#### Try it:
Each entry must be given again exactly; images do not belong in the copy.

START The data

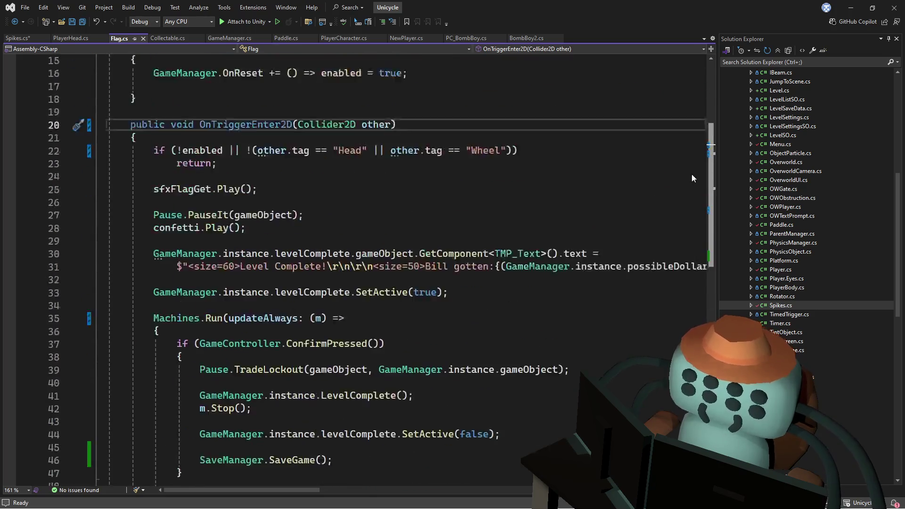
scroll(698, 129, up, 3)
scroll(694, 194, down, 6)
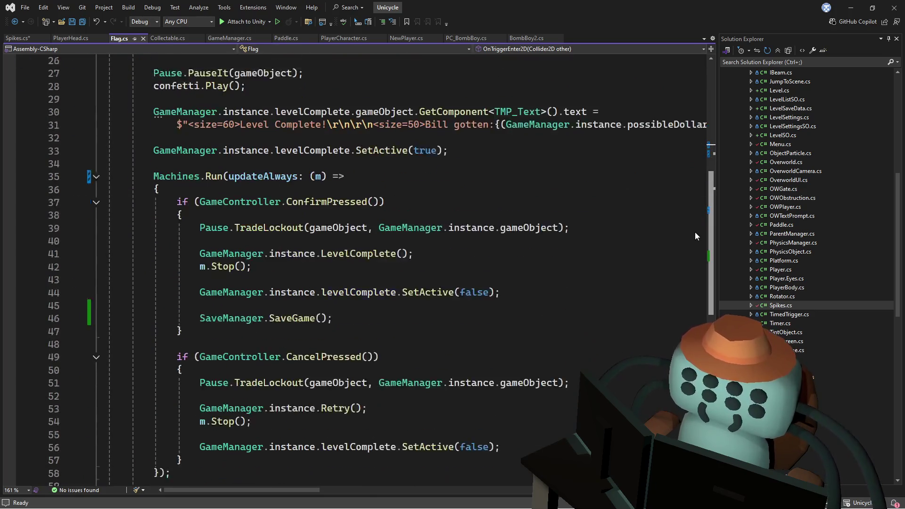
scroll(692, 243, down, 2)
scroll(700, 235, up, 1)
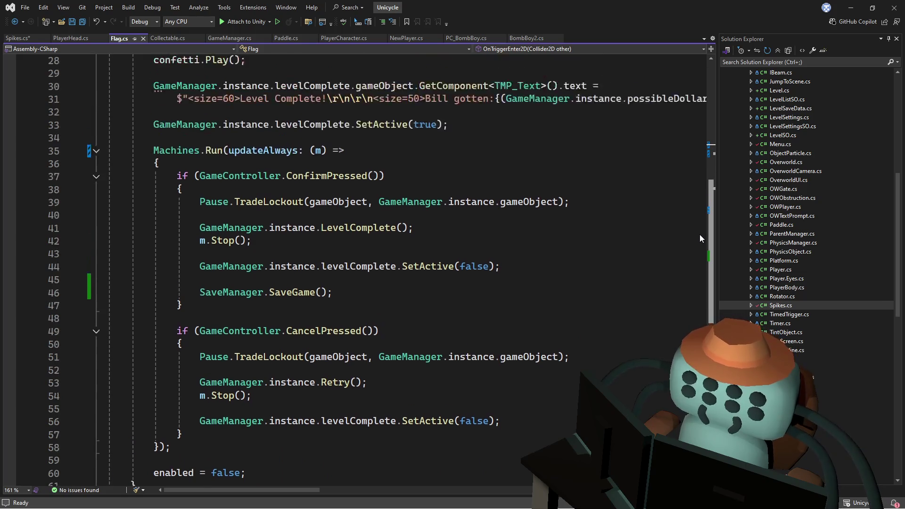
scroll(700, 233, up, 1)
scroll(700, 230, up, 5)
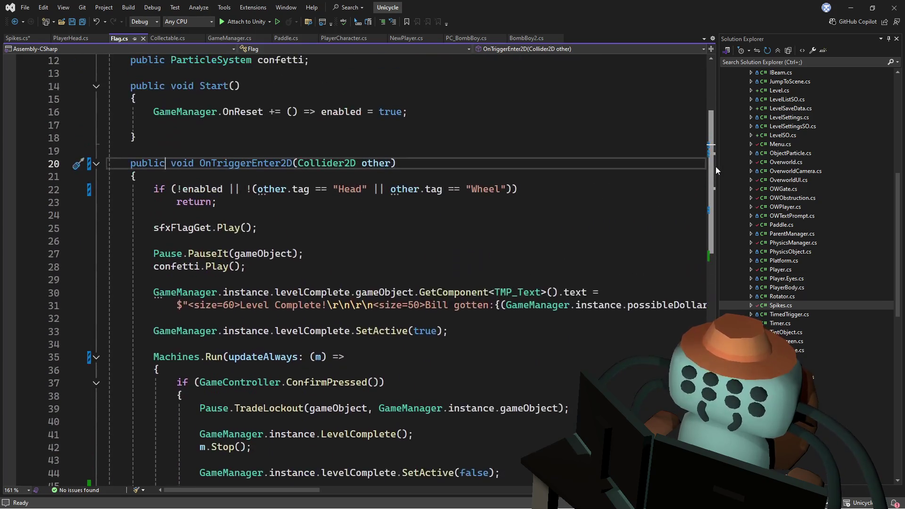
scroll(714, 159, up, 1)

END The data

#### Response box:
scroll(698, 129, up, 3)
scroll(694, 194, down, 6)
scroll(692, 243, down, 2)
scroll(700, 235, up, 1)
scroll(700, 233, up, 1)
scroll(700, 230, up, 5)
scroll(714, 159, up, 1)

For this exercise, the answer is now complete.